Cyber’s expanding role in today’s Air Force

Gen. (Ret.) Charles Holland ’68 met with four cadets on Nov. 13 to talk about the expanding cyber fight and how that emerging domain will impact the warfighter in the years ahead.

C1C Nathan Montierth, C1C John Johnson, C1C Jacob Orner and C1C Austin Gadient were on hand to quiz Gen. Holland about his views on cyber and how the modern battlefield is impacted by offensive and defensive cyber operations.

Holland, a special operations commander during the closing years of his Air Force career, has been assisting our nation’s military with war game efforts since 2004.

Over the past decade, Gen. Holland said, planning for future conflicts has included an ever-increasing awareness of cyber and the vulnerabilities that our country faces.

Gen. Holland told the cadets that the U.S. has almost always enjoyed a competitive advantage over its adversaries, due to advanced technologies and strategies, but that’s now changing.

“Our adversaries are getting smarter all the time,” he said. “We have to protect our systems. We need to fix that problem.

“And our adversaries don’t necessarily go by international norms, nor do they really go by the rules of law, versus how we in the U.S. try to operate.”
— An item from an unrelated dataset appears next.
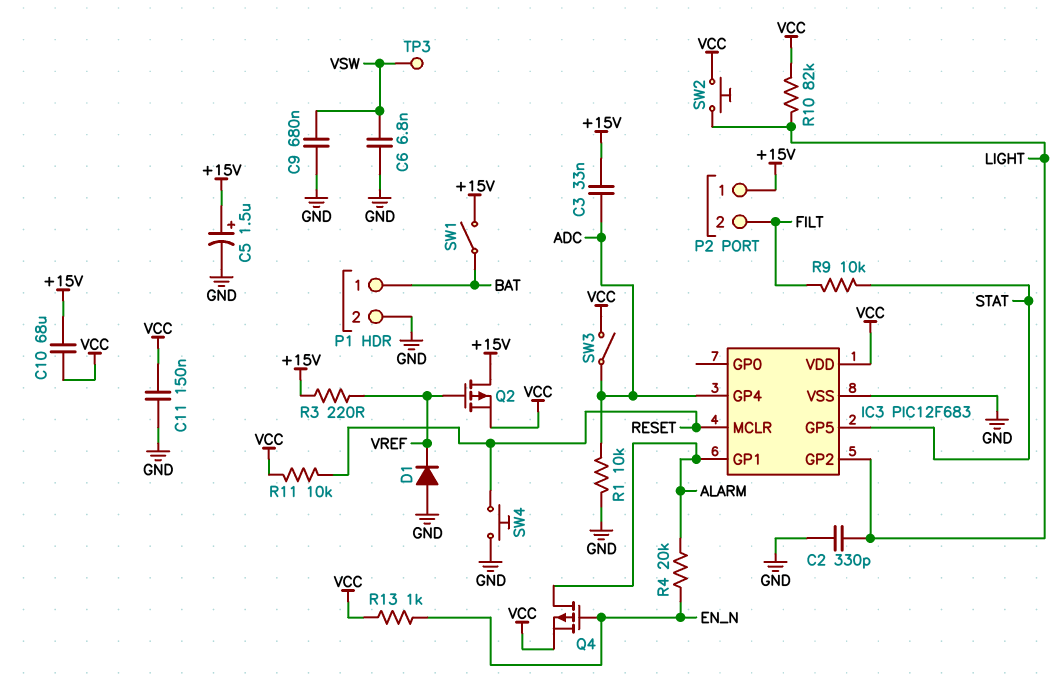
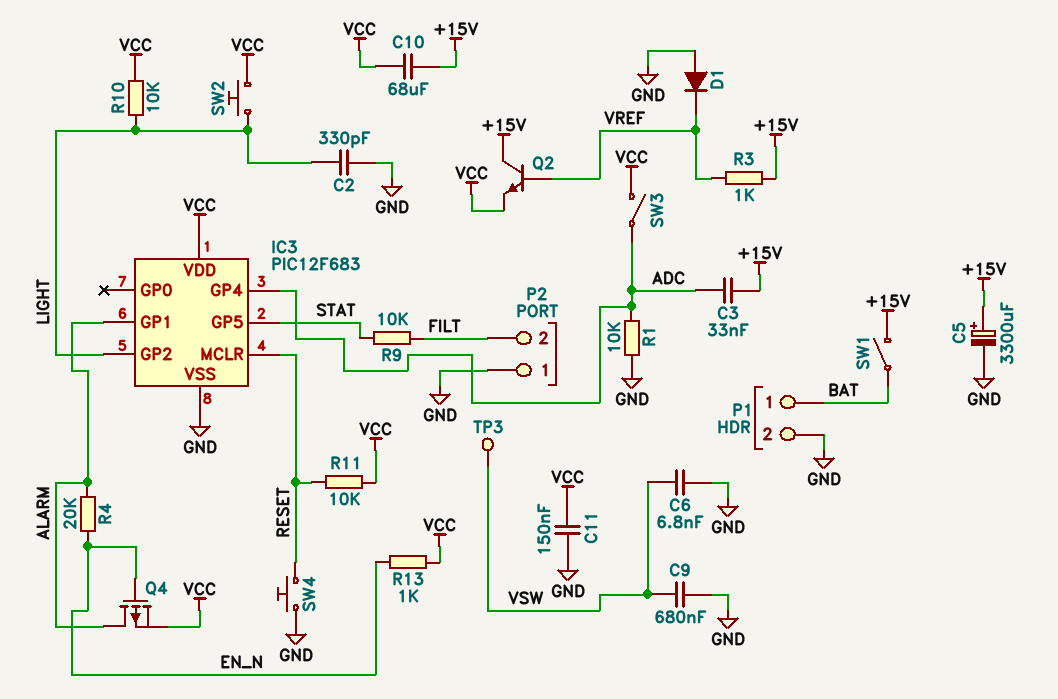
C5: 1.5uF (plus +15V, minus GND) -> 3300uF (plus +15V, minus GND)
P2 pin 1: +15V -> GND
Q2: PMOS (G VREF, D +15V, S VCC) -> NPN (B VREF, C +15V, E VCC)
R3: 220 (+15V, VREF) -> 1k (+15V, VREF)
R10: 82k (LIGHT, VCC) -> 10k (LIGHT, VCC)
A big concern is the ability of adversaries to fight in the cyber domain with very little cost involved. That adds to the challenges that U.S. forces face.

As an example, Gen. Holland noted that 23 million people in Afghanistan have cell phones and 90 percent of Afghanis have access to the Internet. That means that potential cyber weapons are in the hands of everyday citizens throughout the world.

Gen. Holland encouraged the upcoming Air Force leaders to explore opportunities in cyber and space, as those domains will be vitally important in the days ahead.

“For all of you, these are pretty exciting times,” he said. “People are recognizing the importance of cyber. It’s going to be very important that we have people who are well steeped in what cyber brings to the warfighters.”

Responding to a question about future technology that might help in the cyber fight, Gen. Holland suggested that Artificial Intelligence, lasers, jamming capabilities and “assured communications” will be important new developments in the near future.

He noted that the military’s partnerships with private industry will be key as new technologies are explored, as tech companies can more rapidly respond to threats in the cyber realm.

“What can we learn from them? That’s very critical,” he added.

As for a final piece of advice, Gen. Holland offered the following:

“Think outside the box, don’t allow yourself to get into a group think, and don’t be bashful,” he says. “Talk to your leadership in a respectful way.”

Gen. Holland’s Academy class — the Class of 1968 — will gather for its 50th reunion next year. The class gift will focus on ongoing cyber education and cyber efforts at USAFA, including support for the Academy Cyber Competition Team.